I think having a well defined bar for what constitutes a critical infrastructure issue

Proposal: Issue that caused large number (>5%) of PRs to fail in last 48 hours, and was not resolved yet.

Sep 30 '22 18:09 jkotas

I think having a well defined bar for what constitutes a critical infrastructure issue

Proposal: Issue that caused large number (>5%) of PRs to fail in last 48 hours, and was not resolved yet.

If it's possible to quantify the impact of a problem, this would be a bar worth investigating. However, in an example situation where AzDO is having an outage that is manifesting in multiple ways that make it difficult to quantify, we'll need to come up with a bar for those scenarios.
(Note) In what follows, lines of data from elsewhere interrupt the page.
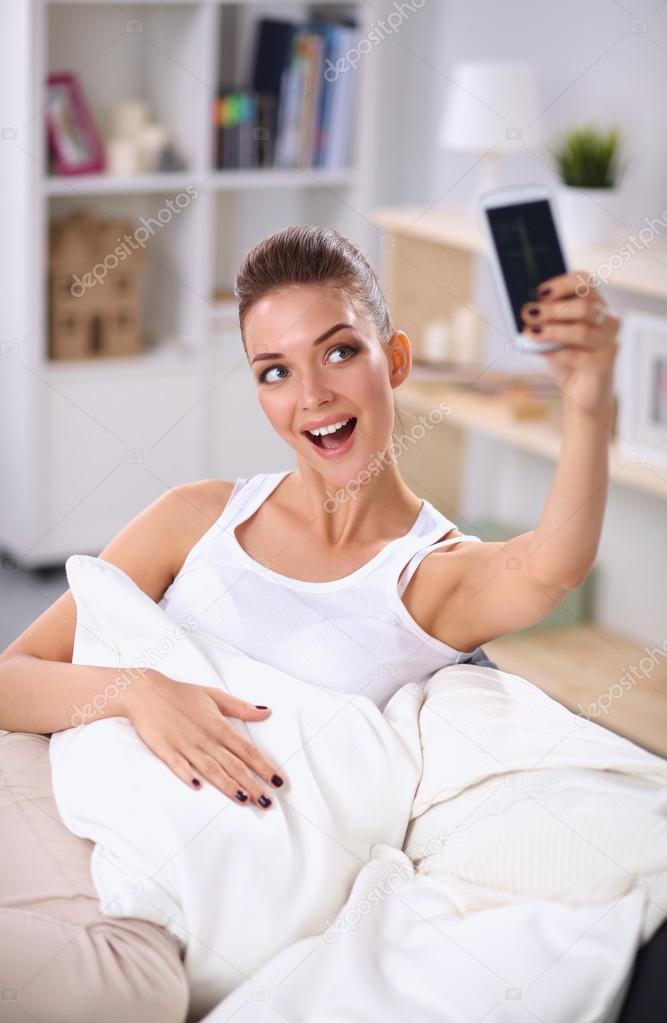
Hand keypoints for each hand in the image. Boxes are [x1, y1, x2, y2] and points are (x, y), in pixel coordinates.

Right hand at [124, 669, 284, 808]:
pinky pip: (178, 765)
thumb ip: (241, 707)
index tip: (278, 781)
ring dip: (228, 785)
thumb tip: (266, 711)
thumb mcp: (214, 695)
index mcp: (219, 725)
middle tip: (268, 802)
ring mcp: (185, 745)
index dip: (264, 766)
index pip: (247, 750)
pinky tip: (197, 787)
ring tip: (244, 800)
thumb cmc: (182, 694)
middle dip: (252, 784)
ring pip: (211, 769)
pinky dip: (188, 774)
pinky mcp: (165, 750)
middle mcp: (206, 738)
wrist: (146, 691)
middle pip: (233, 764)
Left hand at [520, 271, 620, 414]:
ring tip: (531, 333)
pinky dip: (556, 354)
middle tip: (529, 313)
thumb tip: (526, 311)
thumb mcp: (551, 337)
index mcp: (595, 306)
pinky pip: (577, 355)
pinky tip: (542, 352)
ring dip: (552, 330)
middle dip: (552, 309)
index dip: (563, 283)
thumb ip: (543, 323)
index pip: (585, 283)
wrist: (580, 395)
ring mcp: (608, 342)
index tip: (540, 292)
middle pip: (583, 305)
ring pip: (581, 330)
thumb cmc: (566, 361)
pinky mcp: (605, 363)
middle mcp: (607, 320)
Sep 30 '22 18:09 missymessa

(Also, if a consistent error message can be identified, that should be a regular Known Issue, so that it will be used for error matching on a PR, in my opinion).

Sep 30 '22 18:09 missymessa

If it's possible to quantify the impact of a problem, this would be a bar worth investigating.

You do need to quantify the impact precisely. For example, it should be good enough to do a cursory look at the last 10 or 20 failed PRs and see whether they are likely impacted.

Sep 30 '22 18:09 jkotas

a consistent error message can be identified, that should be a regular Known Issue, so that it will be used for error matching on a PR

Yes, that is always better - if it is an option.

Sep 30 '22 18:09 jkotas

I don't think in general, it's unclear when something is critical. Anything that's impacting 90% of builds is going to be pretty well known by the engineering team (because there will be many, many fires going on in the FR communication channels). We have very vocal customers, so we know pretty quick when stuff isn't working.

In my head it's also unusual for something to affect, say 40% of builds. Failing in our systems tend to be more in the 5-10% (some intermittent networking/throttling problem) or 90-100% buckets (there is some full outage in a system we depend on)

Sep 30 '22 19:09 ChadNedzlek

Need to have discussion in Triage about either 1) what the bar is for an issue to be considered a critical issue and document that guidance for future use, or 2) find an appropriate place for this issue to live to be handled.

Jan 11 '23 22:01 missymessa

Added criteria to: https://dev.azure.com/dnceng/internal/_wiki/wikis/DNCEng%20Services%20Wiki/867/Critical-infrastructure-issues

Mar 09 '23 18:03 missymessa